Do this: Repeat the following rows line for line, leaving each one exactly as it appears.
-- START Raw records --
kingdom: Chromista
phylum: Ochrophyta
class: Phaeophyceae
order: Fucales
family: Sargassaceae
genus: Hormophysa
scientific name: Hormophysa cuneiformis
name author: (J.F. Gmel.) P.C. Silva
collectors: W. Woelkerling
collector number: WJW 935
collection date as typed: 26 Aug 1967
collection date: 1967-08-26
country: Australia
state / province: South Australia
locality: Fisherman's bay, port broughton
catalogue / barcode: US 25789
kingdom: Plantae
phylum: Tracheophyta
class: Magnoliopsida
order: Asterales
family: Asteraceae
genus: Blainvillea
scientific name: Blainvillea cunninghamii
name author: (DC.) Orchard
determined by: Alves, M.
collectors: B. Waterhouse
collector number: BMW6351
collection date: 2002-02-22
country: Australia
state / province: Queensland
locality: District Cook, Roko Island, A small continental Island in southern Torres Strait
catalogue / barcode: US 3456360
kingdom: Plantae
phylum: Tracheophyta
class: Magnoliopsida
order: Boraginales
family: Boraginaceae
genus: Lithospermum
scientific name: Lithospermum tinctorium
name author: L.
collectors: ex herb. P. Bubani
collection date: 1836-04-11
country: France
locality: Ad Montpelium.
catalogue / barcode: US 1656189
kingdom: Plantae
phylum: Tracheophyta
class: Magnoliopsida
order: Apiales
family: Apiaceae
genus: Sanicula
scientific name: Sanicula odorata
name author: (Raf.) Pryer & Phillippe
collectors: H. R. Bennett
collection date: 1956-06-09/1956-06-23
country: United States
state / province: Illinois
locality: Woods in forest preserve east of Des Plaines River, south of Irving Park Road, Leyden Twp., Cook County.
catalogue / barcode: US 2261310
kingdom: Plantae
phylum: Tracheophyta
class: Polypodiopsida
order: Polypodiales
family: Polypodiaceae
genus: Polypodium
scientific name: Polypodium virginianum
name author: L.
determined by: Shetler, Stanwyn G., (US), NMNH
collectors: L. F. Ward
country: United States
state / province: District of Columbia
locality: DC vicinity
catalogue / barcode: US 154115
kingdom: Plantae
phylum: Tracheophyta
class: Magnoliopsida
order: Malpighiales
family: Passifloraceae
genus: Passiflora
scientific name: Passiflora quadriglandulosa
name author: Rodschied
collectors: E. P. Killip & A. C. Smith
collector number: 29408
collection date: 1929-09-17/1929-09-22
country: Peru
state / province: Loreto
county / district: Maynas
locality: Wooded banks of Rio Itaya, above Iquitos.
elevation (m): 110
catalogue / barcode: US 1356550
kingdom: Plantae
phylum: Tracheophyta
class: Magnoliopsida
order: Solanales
-- END Raw records --
The reply:
kingdom: Chromista
phylum: Ochrophyta
class: Phaeophyceae
order: Fucales
family: Sargassaceae
genus: Hormophysa
scientific name: Hormophysa cuneiformis
name author: (J.F. Gmel.) P.C. Silva
collectors: W. Woelkerling
collector number: WJW 935
collection date as typed: 26 Aug 1967
collection date: 1967-08-26
country: Australia
state / province: South Australia
locality: Fisherman's bay, port broughton
catalogue / barcode: US 25789
kingdom: Plantae
phylum: Tracheophyta
class: Magnoliopsida
order: Asterales
family: Asteraceae
genus: Blainvillea
scientific name: Blainvillea cunninghamii
name author: (DC.) Orchard
determined by: Alves, M.
collectors: B. Waterhouse
collector number: BMW6351
collection date: 2002-02-22
country: Australia
state / province: Queensland
locality: District Cook, Roko Island, A small continental Island in southern Torres Strait
catalogue / barcode: US 3456360
kingdom: Plantae
phylum: Tracheophyta
class: Magnoliopsida
order: Boraginales
family: Boraginaceae
genus: Lithospermum
scientific name: Lithospermum tinctorium
name author: L.
collectors: ex herb. P. Bubani
collection date: 1836-04-11
country: France
locality: Ad Montpelium.
catalogue / barcode: US 1656189
kingdom: Plantae
phylum: Tracheophyta
class: Magnoliopsida
order: Apiales
family: Apiaceae
genus: Sanicula
scientific name: Sanicula odorata
name author: (Raf.) Pryer & Phillippe
collectors: H. R. Bennett
collection date: 1956-06-09/1956-06-23
country: United States
state / province: Illinois
locality: Woods in forest preserve east of Des Plaines River, south of Irving Park Road, Leyden Twp., Cook County.
catalogue / barcode: US 2261310
kingdom: Plantae
phylum: Tracheophyta
class: Polypodiopsida
order: Polypodiales
family: Polypodiaceae
genus: Polypodium
scientific name: Polypodium virginianum
name author: L.
determined by: Shetler, Stanwyn G., (US), NMNH
collectors: L. F. Ward
country: United States
state / province: District of Columbia
locality: DC vicinity
catalogue / barcode: US 154115
kingdom: Plantae
phylum: Tracheophyta
class: Magnoliopsida
order: Malpighiales
family: Passifloraceae
genus: Passiflora
scientific name: Passiflora quadriglandulosa
name author: Rodschied
collectors: E. P. Killip & A. C. Smith
collector number: 29408
collection date: 1929-09-17/1929-09-22
country: Peru
state / province: Loreto
county / district: Maynas
locality: Wooded banks of Rio Itaya, above Iquitos.
elevation (m): 110
catalogue / barcode: US 1356550
kingdom: Plantae
phylum: Tracheophyta
class: Magnoliopsida
order: Solanales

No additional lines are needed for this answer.